When interior designer Cedric Jaccard and his designer wife Connie visit furniture showrooms, they often bring their two children along. “There are plenty of ideas that come to creatives by just walking through a furniture showroom such as Space Furniture. It’s not just about buying; it’s about curiosity: What is the latest innovation? Why does an object have these proportions?”
The partner and creative director of hospitality design studio Avalon Collective is humorous about this aspect of family and work life, but he is serious about the part on passion. He believes that this, as well as exposure, are more important traits than being skilled at drawing. It is especially pertinent in today’s visually and socially driven world.
“I think the people who have these will lead the design industry because they can relate to something real – how a chair feels, for instance – and not just see pretty pictures on Pinterest. It’s the essence of what we do, creating our own library of experiences and translating it into our designs. It’s important to be passionate about how things work, and you need to have passion because it’s a tough business. It takes long hours and your mind keeps going,” says the amiable designer through an online interview.
While he bemoans the return-to-work arrangements due to the semi-lockdown in June this year, asserting that physical communication is vital for the design process, Jaccard is grateful that the pandemic has not affected business negatively. In fact, the pace has increased due to close relations with hotel operators, such as Four Seasons Hotels & Resorts that took the stagnated travel situation to renovate properties. “And then, there is also the China market that moves along regardless of the virus or not,” comments Jaccard.
The firm of 35 staff is only six years old, but has an impressive, growing portfolio spanning Africa, Europe, and Asia. Its bevy of sophisticated hotels include the Kempinski Hotel in Hangzhou, St. Regis Hotel Singapore’s glamorous event space Caroline’s Mansion, the hyper-exclusive Four Seasons Maldives Private Island at Voavah, as well as the renovation of the Four Seasons Landaa Giravaaru Maldives’ Water Villas. The design team doubled the outdoor spaces, as well as made the interiors more open and contemporary. Jaccard also convinced the client to invest in good-quality, well-designed furniture. The villas feature pieces from Italian manufacturer B&B Italia, among other trusted brands.
According to Jaccard, spending millions on the development then skimping on furnishing is a wrong way of thinking. “It’s about how to associate your brand with another reputable brand. In using these products, your customer will know that you treat them well. Your guests are not going to sleep on or touch the walls of your bathroom, but they will know if your furniture feels uncomfortable. So it’s really about understanding the product, your customer and the power of your brand,” he explains.

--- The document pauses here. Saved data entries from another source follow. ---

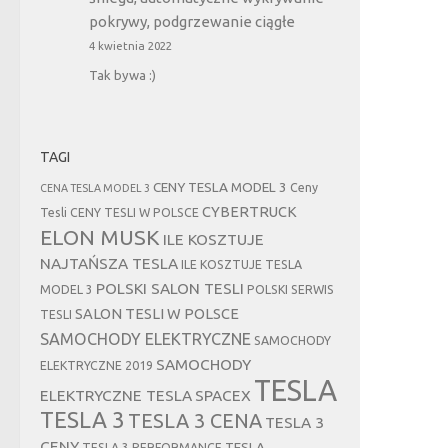
pokrywy, podgrzewanie ciągłe
4 kwietnia 2022
Tak bywa :)
TAGI
CENY TESLA MODEL 3
Ceny
CENA TESLA MODEL 3
CYBERTRUCK
Tesli
CENY TESLI W POLSCE
ELON MUSK
ILE KOSZTUJE
NAJTAŃSZA TESLA
ILE KOSZTUJE TESLA
POLSKI SALON TESLI
MODEL 3
POLSKI SERWIS
SALON TESLI W POLSCE
TESLI
SAMOCHODY ELEKTRYCZNE
SAMOCHODY
SAMOCHODY
ELEKTRYCZNE 2019
TESLA
ELEKTRYCZNE TESLA
SPACEX
TESLA 3
TESLA 3 CENA
TESLA 3
CENY
TESLA
TESLA 3 PERFORMANCE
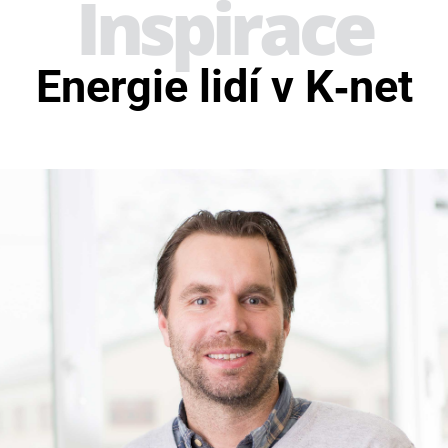
Inspirace
Energie lidí v K‑net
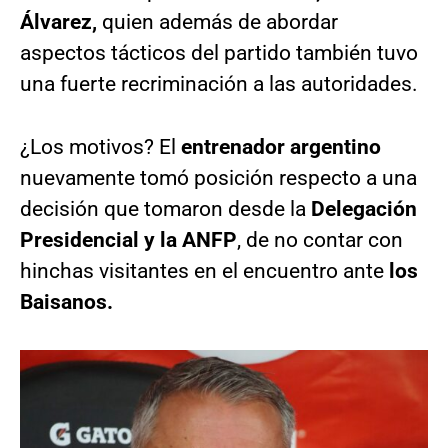
Álvarez,
quien además de abordar
aspectos tácticos del partido también tuvo
una fuerte recriminación a las autoridades.
¿Los motivos? El
entrenador argentino
nuevamente tomó posición respecto a una
decisión que tomaron desde la
Delegación
Presidencial y la ANFP
, de no contar con
hinchas visitantes en el encuentro ante
los
Baisanos.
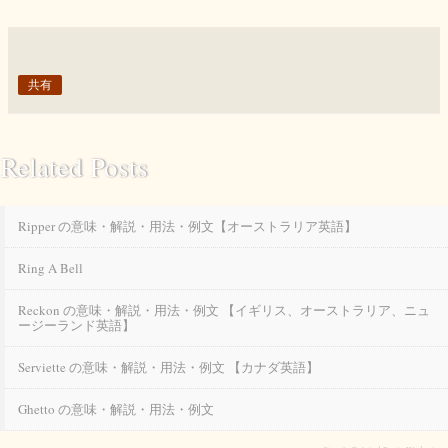
共有
Related Posts
Ripper の意味・解説・用法・例文【オーストラリア英語】
Ring A Bell
Reckon の意味・解説・用法・例文 【イギリス、オーストラリア、ニュ
ージーランド英語】
Serviette の意味・解説・用法・例文 【カナダ英語】
Ghetto の意味・解説・用法・例文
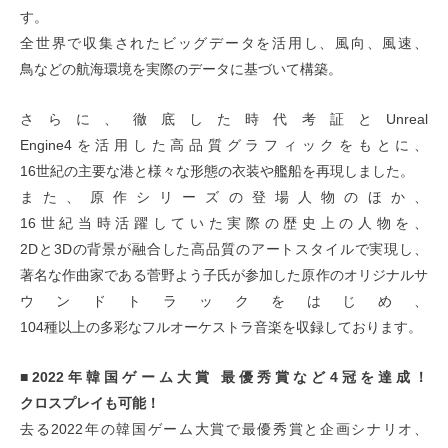
す。
全世界で収集されたビッグデータを活用し、風向、風速、
鳥などの航海環境を実際のデータに基づいて構築。
さらに、徹底した時代考証とUnreal
Engine4を活用した高品質グラフィックをもとに、
16世紀の主要な港と様々な形態の衣装や艦船を再現しました。
また、原作シリーズの登場人物のほか、
16世紀当時活躍していた実際の歴史上の人物を、
2Dと3Dの背景が融合した高品質のアートスタイルで実現し、
著名な作曲家である菅野よう子氏が参加した原作のオリジナルサ
ウンドトラックをはじめ、
104種以上の多彩なフルオーケストラ音楽を収録しております。
■2022年韓国ゲーム大賞 最優秀賞など4冠を達成！
クロスプレイも可能！
去る2022年の韓国ゲーム大賞で最優秀賞と企画シナリオ、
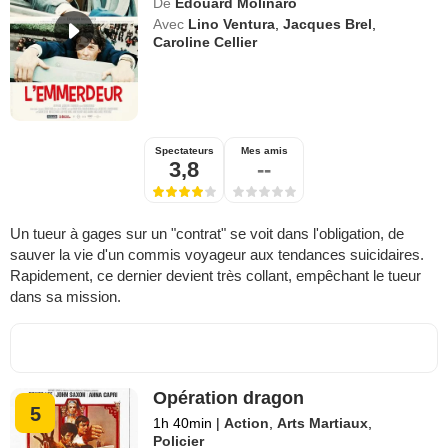
De
Edouard Molinaro
Avec
Lino Ventura
,
Jacques Brel
,
Caroline Cellier
Spectateurs
Mes amis
3,8
--
Un tueur à gages sur un "contrat" se voit dans l'obligation, de
sauver la vie d'un commis voyageur aux tendances suicidaires.
Rapidement, ce dernier devient très collant, empêchant le tueur
dans sa mission.
Opération dragon
5
1h 40min
|
Action
,
Arts Martiaux
,
Policier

The Swiss-born designer is well aware of this, having grown up in a culture where exceptional, human-centric architecture and design was a matter of fact. After high school, he took an apprenticeship in an architecture firm in Switzerland before studying industrial design in Paris. In 2000, a friend working in Singapore called him over. The adventurous, inquisitive Jaccard came as a tourist, and then spent a year exploring neighboring countries before returning to the city-state to find work. “I remember walking along Cantonment Road where I saw the logo of Kerry Hill Architects. I pushed the door open and went in to submit my CV. Then, I had absolutely no clue who was Kerry Hill, but I got hired,” muses Jaccard on starting out at the firm known for its sensitive, tropical-modern designs, such as The Chedi in Chiang Mai. Jaccard later left to join the now-defunct Wilson Associates.
These stints exposed him to the complexities and intricacies of hospitality design. The industry veteran sees past trends, advocating instead timeless spaces with a strong sense of place and that considers all aspects of the guest experience. The millennium-direct hotels with bicycles at the door, faux brick walls and pool tables in the lobbies are an example of short-lived, fancy concepts. Instead, he cites Ian Schrager’s Edition hotel brand (conceived in collaboration with Marriott International) as one that works because it focuses on the basics.
“Schrager managed to capture a style that goes against what people are trying to do now. The space planning is actually very conservative, but in terms of identity, I think it’s a very strong brand. It works perfectly because it creates a certain comfort level. For example, the lighting level is important otherwise the hotels will look dull and unwelcoming,” says Jaccard. “You now see so many hotels trying to capture every segment of the market that it becomes gimmicky. But it’s cosmetic; the fundamentals of a good hotel are still the same.”